> **Work instructions**: Pull out every line in the items below that contains the word "series". Case matters.

> **Data excerpts**:

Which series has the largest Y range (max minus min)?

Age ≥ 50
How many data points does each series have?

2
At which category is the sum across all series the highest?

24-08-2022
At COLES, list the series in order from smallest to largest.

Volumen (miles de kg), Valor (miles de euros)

...

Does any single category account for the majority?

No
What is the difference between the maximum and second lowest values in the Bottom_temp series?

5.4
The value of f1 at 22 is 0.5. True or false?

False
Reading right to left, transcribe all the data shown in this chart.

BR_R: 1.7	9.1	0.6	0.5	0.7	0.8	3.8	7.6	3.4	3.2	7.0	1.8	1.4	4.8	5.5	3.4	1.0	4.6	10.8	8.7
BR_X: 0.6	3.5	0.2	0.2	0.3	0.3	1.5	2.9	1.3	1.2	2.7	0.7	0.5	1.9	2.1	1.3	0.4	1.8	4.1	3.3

> **Written answer**:
Which series has the largest Y range (max minus min)?
How many data points does each series have?
At which category is the sum across all series the highest?
At COLES, list the series in order from smallest to largest.
What is the difference between the maximum and second lowest values in the Bottom_temp series?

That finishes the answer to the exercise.